So the issue isn’t that the dungeons require strategizing, coordination, teamwork, or quick thinking. Players are ok with these. What isn’t ok is that, for what appears to be a significant pool of players, is the time it takes to get all these variables under control is not consistent with dungeon rewards nor does it provide an enjoyable atmosphere. Look at the thread about Arah, and people saying “yup took us 6 hours to complete Dwayna path.”
Six hours? Are you kidding me? That is absurd, and it’s not the first place I’ve seen the comment that Arah is insanely long. It would be different if this were, say, a raid instance like WoW or Rift that you complete over several days. Six hours, for me, is literally my entire evening after work. Assuming I don’t get up to eat or do some chores, I would have to dedicate the entire night to a single dungeon.

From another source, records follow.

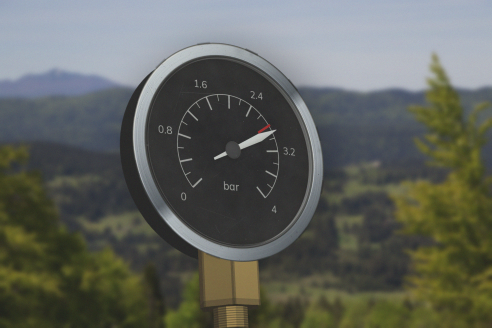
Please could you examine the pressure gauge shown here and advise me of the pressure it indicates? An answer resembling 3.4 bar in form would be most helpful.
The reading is 2.9 bar
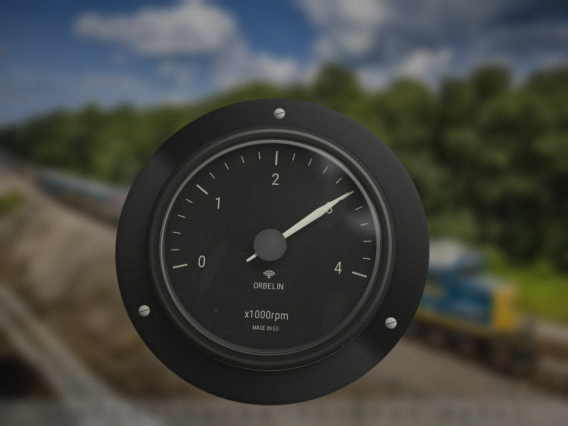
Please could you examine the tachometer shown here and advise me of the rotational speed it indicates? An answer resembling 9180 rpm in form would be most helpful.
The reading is 3000 rpm
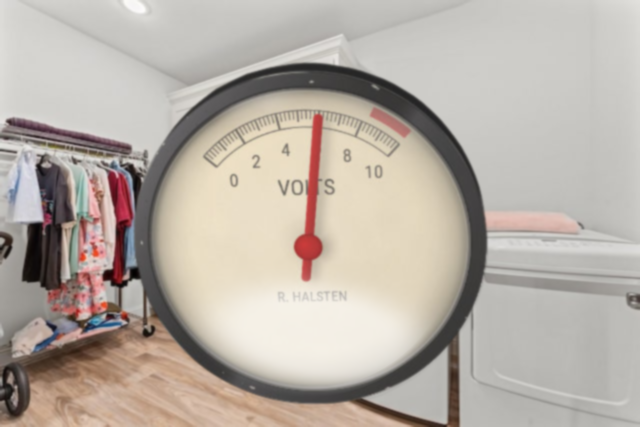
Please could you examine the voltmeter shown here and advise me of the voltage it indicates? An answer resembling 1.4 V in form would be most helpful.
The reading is 6 V
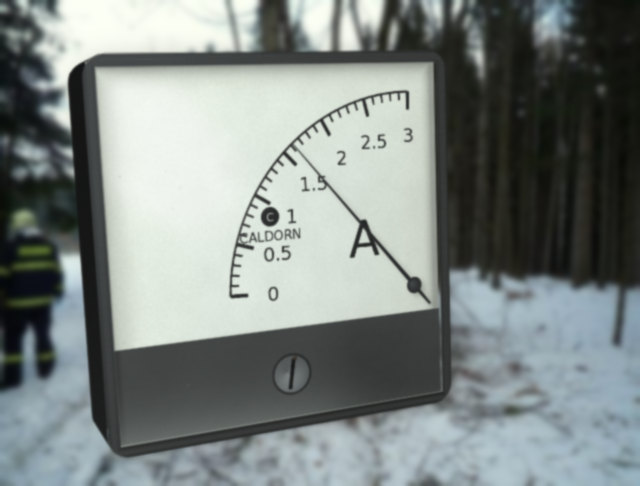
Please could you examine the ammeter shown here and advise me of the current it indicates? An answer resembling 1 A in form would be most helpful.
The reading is 1.6 A
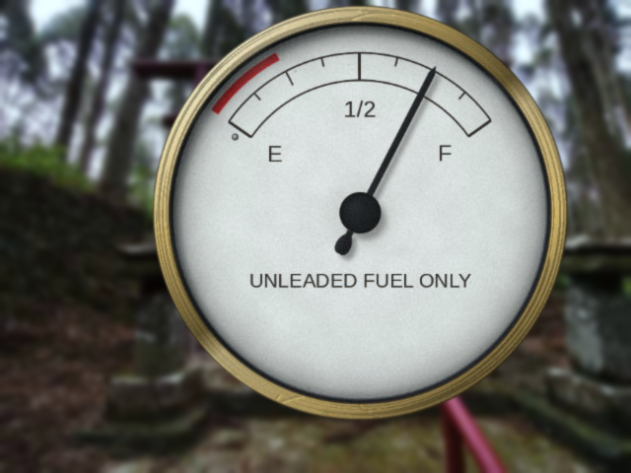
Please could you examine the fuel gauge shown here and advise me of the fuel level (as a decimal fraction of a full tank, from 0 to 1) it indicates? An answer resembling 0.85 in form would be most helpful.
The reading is 0.75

When I talk about players being “locked out” of content, this is what I mean. I simply don’t have the time to spend that much of a day inside a single instance. Nor do I want to. Now you couple the length with the fact that the trash monsters cause the dungeons to drag. Then consider that the mechanics are not immediately obvious to players who don’t have entire nights to dedicate to this stuff.
For my money, here’s what I think the best route to addressing the dungeons is:
- Cut the health and damage of trash packs.
- Make the modifiers clearer. For example, in AC Ghosteater, the graveling scavengers have the modifier “Leap” which is the same modifier that other monsters out in the world have. Except that the scavenger leap is actually an attack that pins someone to the ground and deals a massive chunk of damage. Or the summoned spiders by the second champion in Twilight Arbor, they have a “Poison” tag, but they don’t apply poison on melee hit like every other monster in the game with a Poison modifier. (Poor wording is an issue across the game, though, and you can see it in things like traits.)
- Take one of the boss mechanics a boss uses and attach a watered-down version to trash monsters, maybe two or three tops, before that boss. In this way, players can still learn strategies and coordination and mechanics, but it becomes more intuitive. A lot of these mechanics or abilities are seen nowhere else in the game, and the game doesn’t do much to teach them to you.
- Scale up the trash models by maybe 50% of player models, and scale boss models up by maybe 100%. Not everything needs to be the size of the first golem boss in CM Story, but some of the trash/boss models are so small that the animation tells get easily lost behind the player effects, monster effects, particle effects, melee characters, other monsters in the pack, or general things going on in the environment like enemy necromancer wells. Minor scaling modifications will help these be more visible, which will alleviate a lot of the (incorrect) concerns that bosses or trash monsters can one-shot people.
I’m all for letting these dungeons be challenging, but they have some Dark Souls caliber tuning issues right now. To me, the difficulty feels artificially jacked up instead of an honest challenge.